● **Problem to solve**:
Swap "customers" for "buyers" in the material's lines and write them out again with nothing else changed. Omit the pictures.

********

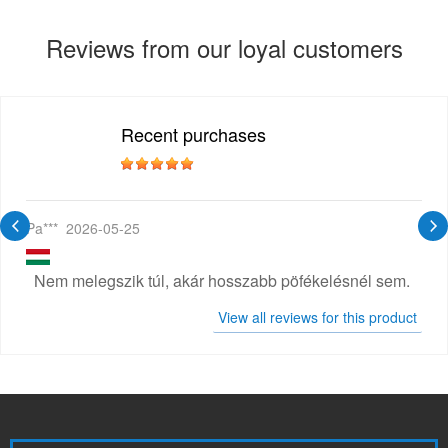
Reviews from our loyal customers
Recent purchases
Pa***
2026-05-25
Nem melegszik túl, akár hosszabb pöfékelésnél sem.
View all reviews for this product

********

● **Exercise output**:
Reviews from our loyal buyers
Recent purchases
Pa***
2026-05-25
Nem melegszik túl, akár hosszabb pöfékelésnél sem.
View all reviews for this product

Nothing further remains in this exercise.